7.2 Quand envisager une filtration supplémentaire
| Situation | Type de filtre conseillé | Raison |
|---|---|---|
| Goût métallique persistant | Filtre à résine échangeuse d’ions ou filtre à sable spécial | Réduction du fer et du manganèse |
| Sensibilité aux dépôts calcaires | Adoucisseur d’eau à base de sel (système d’échange d’ions) | Diminution de la dureté |
| Préoccupation concernant les résidus organiques | Filtre à charbon actif de haute densité | Retrait des pesticides et des composés organiques volatils |
| Demande de certitude sur les PFAS | Filtre à charbon actif combiné à une membrane à nanofiltration | Capture efficace des PFAS (si détectés) |
7.3 Bonnes pratiques au quotidien
- Faire couler l’eau pendant 30 secondes avant de la consommer, surtout si le robinet n’a pas été utilisé depuis plusieurs heures (cela élimine les éventuels dépôts de canalisation).
- Nettoyer régulièrement les filtres selon les préconisations du fabricant pour éviter la perte d’efficacité.
- Conserver les bouteilles d’eau à l’abri de la lumière et à température ambiante afin de prévenir la formation de biofilm.
- Participer aux campagnes locales de suivi de la qualité de l’eau (consultation des bilans annuels, signalement d’anomalies visuelles ou gustatives).
8. Conclusion
L’eau potable de Marseille présente globalement une bonne qualité microbiologique, mais un dépassement isolé du fer total (481 µg/L) justifie une vigilance accrue.
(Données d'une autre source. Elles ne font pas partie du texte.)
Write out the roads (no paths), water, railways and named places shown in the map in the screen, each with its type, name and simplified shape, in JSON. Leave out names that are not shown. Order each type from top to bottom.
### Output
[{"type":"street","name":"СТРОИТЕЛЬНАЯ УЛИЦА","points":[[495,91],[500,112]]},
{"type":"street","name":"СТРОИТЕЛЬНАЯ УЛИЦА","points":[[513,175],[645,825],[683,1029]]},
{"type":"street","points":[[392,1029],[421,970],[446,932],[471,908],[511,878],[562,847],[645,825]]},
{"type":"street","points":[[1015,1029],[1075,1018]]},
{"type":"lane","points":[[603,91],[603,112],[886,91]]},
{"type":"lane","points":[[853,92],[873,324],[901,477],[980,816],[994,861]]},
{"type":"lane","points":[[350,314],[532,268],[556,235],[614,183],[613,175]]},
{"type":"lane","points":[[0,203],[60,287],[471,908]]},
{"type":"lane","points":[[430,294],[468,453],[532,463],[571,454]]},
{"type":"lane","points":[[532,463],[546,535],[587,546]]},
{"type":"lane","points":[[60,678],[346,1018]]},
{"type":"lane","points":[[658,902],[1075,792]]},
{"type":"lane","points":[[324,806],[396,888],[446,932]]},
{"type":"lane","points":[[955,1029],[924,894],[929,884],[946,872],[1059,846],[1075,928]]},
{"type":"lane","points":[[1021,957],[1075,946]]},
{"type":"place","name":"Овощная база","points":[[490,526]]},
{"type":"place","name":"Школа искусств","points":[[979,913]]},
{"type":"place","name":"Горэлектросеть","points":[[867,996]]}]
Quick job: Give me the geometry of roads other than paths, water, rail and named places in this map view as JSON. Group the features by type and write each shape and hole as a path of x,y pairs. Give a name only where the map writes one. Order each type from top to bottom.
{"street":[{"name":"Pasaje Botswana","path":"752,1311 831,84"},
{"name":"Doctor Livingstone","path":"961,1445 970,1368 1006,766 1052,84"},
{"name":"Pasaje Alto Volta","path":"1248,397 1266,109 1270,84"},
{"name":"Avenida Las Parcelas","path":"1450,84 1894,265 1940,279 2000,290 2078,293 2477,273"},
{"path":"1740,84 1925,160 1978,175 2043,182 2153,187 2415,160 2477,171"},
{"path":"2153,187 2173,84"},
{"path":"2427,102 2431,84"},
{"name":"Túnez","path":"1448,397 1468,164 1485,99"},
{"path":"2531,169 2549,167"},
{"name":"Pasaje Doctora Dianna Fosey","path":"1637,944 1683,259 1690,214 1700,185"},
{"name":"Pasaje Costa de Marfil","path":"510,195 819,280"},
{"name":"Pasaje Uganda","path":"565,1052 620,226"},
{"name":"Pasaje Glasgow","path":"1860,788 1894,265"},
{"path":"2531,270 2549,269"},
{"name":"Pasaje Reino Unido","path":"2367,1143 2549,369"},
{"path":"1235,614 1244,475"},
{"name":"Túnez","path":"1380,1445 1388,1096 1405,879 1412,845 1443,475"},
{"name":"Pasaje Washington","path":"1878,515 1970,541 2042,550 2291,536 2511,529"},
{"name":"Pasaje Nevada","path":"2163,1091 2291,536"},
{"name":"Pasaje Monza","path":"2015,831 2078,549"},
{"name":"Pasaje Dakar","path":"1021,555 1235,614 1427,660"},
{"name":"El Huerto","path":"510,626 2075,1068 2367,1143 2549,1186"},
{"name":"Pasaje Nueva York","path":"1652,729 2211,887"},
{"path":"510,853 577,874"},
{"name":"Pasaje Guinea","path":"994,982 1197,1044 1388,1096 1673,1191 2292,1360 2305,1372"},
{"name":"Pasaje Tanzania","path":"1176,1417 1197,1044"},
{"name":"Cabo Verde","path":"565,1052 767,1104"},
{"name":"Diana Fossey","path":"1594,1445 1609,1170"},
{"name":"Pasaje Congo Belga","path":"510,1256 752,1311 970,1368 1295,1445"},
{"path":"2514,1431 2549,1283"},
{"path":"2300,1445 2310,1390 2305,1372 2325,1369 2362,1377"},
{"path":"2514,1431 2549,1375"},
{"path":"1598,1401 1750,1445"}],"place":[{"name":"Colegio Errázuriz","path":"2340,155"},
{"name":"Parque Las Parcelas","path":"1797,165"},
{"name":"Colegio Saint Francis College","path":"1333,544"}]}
La minéralité moyenne confère à l’eau un goût légèrement minéral, sans impact sanitaire majeur. L’absence de données PFAS constitue une lacune à combler, tandis que la présence d’un résidu pesticide très faible reste conforme aux normes.
Note qualitative globale : 7,5 / 10 – la qualité est satisfaisante, avec une petite marge d’amélioration concernant le fer et l’inclusion des PFAS dans les programmes de surveillance.
Cet article a été généré automatiquement à partir des données officielles de la base SISE-Eaux du Ministère de la Santé, via l’API Hub’Eau. Données analysées sur les 6 derniers mois disponibles. Les informations sont fournies à titre indicatif et ne remplacent pas les avis officiels de l’ARS. Pour toute question de santé, consultez un professionnel.
Note importante : Les données présentées sur ce site sont fournies à titre indicatif. Bien que nous nous efforcions de garantir leur exactitude en utilisant des sources officielles (Ministère de la Santé, ARS, Hub'Eau), seules les informations publiées directement par les Agences Régionales de Santé font foi. Pour plus de détails sur nos sources et méthodes, consultez notre page méthodologie.
Recevez les alertes qualité de l'eau
Restez informé des dépassements et de l'évolution de la qualité de l'eau dans votre commune.